The "implicit" group (pstree is a direct child of sudo, no shell in between):

$ sudo pstree -s $$
systemd───login───bash───sudo───pstree
$ sudo bash -c 'pstree -s $$'
systemd───login───bash───sudo───pstree
$ sudo zsh -c 'pstree -s $$'
systemd───login───bash───sudo───pstree
$ sudo dash -c 'pstree -s $$'
systemd───login───bash───sudo───pstree

The "explicit" group (the shell is a direct child of sudo):

$ sudo ksh -c 'pstree -s $$'
systemd───login───bash───sudo───ksh───pstree
$ sudo tcsh -c 'pstree -s $$'
systemd───login───bash───sudo───tcsh───pstree
$ sudo fish -c 'pstree -s $fish_pid'
systemd───login───bash───sudo───fish───pstree

There is obviously seem to be some kind of integration happening between sudo and some shells, but I could find no documentation on it. I also grepped the source code of both sudo and bash but could find no clue there either.

This other question seems related: Why (...) doesn't spawn a new child process when run in background?

My versions of sudo and bash are:

$ sudo --version
Sudo version 1.8.29
...
$ bash --version
GNU bash, version 5.1.16(1)-release (x86_64-pc-linux-gnu)
...

Answer 1

nope, that's not an interaction between your shell and sudo; it's that the shell tasked with executing replaces itself with the command you run!

You can remove sudo from the whole thing to the same result; for example, I run a zsh in an alacritty terminal:

$> bash -c 'pstree -s $$'
systemd───alacritty───zsh───pstree

no bash here!

We can verify that's what happens by running

$> strace -o /tmp/bash-pstree.strace bash -c 'pstree -s $$'
systemd───alacritty───zsh───pstree
$> bat /tmp/bash-pstree.strace # or just less /tmp/.... ; bat is just a nice code highlighter

There we see

$> grep execve /tmp/bash-pstree.strace
execve("/usr/bin/bash", ["bash", "-c", "pstree -s $$"], 0x7ffc02c52d30 /* 102 vars */) = 0
execve("/usr/bin/pstree", ["pstree", "-s", "35735"], 0x55b90ec78d00 /* 102 vars */) = 

So, the first execve is bash being called, the second one is bash replacing itself with pstree – there's literally no bash exisiting after that! No fork/clone happens in between.

Of course, that only works with the last command in a command chain. If we replaced ourselves with the command to be run earlier, we couldn't execute anything after. We can actually verify this pretty easily:

$> bash -c 'pstree -p -s $$; pstree -p -s $$'                                                                                                                                                                                                        
systemd(1)───alacritty(34604)───zsh(34609)───bash(39257)───pstree(39258)
systemd(1)───alacritty(34604)───zsh(34609)───pstree(39257)

See, here the first pstree is run actually in a process created by bash, the second by the same process, replacing bash.

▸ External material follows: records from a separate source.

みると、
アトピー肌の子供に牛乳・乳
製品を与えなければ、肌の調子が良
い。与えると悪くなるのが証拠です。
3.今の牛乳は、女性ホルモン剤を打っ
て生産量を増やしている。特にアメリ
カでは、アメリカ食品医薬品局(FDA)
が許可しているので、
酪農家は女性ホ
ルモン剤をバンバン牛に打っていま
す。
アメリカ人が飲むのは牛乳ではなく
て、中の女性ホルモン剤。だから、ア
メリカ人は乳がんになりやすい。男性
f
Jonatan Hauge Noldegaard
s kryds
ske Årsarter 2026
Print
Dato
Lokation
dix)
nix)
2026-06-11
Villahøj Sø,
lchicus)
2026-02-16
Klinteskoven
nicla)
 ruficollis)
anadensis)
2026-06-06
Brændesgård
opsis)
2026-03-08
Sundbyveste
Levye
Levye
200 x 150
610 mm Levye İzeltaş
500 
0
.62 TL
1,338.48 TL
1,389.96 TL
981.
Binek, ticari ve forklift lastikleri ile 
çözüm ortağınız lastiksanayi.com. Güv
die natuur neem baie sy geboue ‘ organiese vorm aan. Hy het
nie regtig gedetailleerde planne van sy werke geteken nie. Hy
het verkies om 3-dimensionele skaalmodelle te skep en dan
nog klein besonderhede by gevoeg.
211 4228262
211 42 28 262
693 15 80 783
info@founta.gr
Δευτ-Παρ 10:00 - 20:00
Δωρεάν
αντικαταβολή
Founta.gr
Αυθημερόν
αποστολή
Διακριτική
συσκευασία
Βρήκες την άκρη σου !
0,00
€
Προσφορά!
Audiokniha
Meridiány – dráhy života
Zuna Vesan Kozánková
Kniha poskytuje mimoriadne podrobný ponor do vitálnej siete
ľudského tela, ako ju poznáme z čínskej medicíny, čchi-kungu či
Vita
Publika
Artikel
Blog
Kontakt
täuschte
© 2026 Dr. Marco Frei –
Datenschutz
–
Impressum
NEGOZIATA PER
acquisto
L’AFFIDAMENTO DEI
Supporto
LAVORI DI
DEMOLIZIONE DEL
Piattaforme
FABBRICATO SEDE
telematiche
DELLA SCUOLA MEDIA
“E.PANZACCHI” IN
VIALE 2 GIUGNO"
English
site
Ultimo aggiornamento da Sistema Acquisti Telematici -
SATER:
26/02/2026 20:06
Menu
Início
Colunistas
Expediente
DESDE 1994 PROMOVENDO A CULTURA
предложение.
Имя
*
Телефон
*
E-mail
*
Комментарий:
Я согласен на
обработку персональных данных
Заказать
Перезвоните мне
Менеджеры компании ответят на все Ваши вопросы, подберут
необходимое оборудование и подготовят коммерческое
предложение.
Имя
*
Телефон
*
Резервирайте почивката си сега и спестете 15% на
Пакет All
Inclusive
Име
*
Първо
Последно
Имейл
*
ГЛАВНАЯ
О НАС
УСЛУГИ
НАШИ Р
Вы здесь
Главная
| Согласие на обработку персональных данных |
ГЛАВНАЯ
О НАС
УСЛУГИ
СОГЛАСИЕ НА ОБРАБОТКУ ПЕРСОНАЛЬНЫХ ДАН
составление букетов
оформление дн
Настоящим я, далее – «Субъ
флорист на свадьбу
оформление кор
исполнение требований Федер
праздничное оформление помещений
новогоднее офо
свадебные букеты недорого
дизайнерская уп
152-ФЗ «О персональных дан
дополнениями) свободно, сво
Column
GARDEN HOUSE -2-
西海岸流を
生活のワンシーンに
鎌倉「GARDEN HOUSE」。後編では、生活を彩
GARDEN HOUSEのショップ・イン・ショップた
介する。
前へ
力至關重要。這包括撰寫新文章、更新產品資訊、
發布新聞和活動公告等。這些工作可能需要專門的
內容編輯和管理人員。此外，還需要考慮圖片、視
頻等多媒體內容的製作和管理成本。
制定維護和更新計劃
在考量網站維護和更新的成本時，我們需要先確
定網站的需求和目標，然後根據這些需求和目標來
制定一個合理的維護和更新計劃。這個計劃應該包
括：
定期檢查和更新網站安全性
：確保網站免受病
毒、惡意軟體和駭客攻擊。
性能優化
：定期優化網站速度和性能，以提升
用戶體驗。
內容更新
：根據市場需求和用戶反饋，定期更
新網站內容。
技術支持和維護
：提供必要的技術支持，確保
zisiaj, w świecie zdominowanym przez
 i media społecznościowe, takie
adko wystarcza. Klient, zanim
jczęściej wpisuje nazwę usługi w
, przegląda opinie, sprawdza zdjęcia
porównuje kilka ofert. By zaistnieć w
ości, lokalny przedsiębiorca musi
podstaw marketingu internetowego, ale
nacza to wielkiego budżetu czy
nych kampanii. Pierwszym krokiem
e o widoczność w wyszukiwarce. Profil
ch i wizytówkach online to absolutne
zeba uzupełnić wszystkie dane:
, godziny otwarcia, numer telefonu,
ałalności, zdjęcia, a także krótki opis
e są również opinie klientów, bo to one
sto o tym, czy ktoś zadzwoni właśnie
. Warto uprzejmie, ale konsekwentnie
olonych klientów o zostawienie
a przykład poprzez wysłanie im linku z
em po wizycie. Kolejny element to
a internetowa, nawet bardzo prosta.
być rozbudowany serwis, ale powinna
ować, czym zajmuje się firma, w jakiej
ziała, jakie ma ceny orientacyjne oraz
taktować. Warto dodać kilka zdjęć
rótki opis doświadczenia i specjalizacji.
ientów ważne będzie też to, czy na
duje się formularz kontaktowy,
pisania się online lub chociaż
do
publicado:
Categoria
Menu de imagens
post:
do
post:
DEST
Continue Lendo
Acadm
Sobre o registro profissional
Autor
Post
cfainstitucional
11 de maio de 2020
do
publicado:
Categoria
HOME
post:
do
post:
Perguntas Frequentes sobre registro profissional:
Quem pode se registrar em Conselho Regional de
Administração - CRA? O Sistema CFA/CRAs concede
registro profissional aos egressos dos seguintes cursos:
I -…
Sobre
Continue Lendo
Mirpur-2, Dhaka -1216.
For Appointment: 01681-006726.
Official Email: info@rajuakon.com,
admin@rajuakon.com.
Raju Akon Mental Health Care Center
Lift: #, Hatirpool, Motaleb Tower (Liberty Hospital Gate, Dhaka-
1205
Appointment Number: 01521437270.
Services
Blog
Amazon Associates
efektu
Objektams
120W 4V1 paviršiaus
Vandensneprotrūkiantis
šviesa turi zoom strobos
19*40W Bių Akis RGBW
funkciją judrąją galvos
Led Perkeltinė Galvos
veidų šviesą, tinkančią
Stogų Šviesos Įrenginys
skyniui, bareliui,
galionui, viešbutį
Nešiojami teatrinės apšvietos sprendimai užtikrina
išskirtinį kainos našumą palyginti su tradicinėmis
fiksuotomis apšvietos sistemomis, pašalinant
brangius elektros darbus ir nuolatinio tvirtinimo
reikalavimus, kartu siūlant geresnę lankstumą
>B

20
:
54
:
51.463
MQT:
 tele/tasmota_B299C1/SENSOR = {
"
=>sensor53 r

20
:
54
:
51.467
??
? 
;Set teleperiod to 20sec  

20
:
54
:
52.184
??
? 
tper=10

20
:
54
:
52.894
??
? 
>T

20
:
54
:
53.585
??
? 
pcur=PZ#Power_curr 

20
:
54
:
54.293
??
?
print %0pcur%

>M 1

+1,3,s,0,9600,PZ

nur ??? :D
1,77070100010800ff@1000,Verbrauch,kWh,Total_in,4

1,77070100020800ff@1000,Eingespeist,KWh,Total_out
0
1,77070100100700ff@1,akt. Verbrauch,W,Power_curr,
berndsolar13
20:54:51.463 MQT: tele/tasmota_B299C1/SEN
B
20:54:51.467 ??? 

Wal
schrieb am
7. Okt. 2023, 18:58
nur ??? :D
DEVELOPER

Replacing the shell with the program it runs is of course nice, resource-wise: we yield all the file handles memory, locks etc early on.

I don't know why some shells do that, and others don't (they probably use fork or clone to copy the own process, before execve'ing the command specified). Possibly, it's an optimization that never occurred to the developers (if you have a proudly rich shell like fish, why safe a couple of kB of RAM a bit earlier? Nobody will try to spawn 10000 fish from a shell script to run a command!), or it was software-architecturally awkward to introduce a special case, or it was impossible, because the shell maintains some control over the started process, and thus still needs to exist to be able to e.g. receive signals or do IPC. Of course, some shells are simply very old, and maybe a bit simplistic as a result (the last ksh release was 10 years ago!).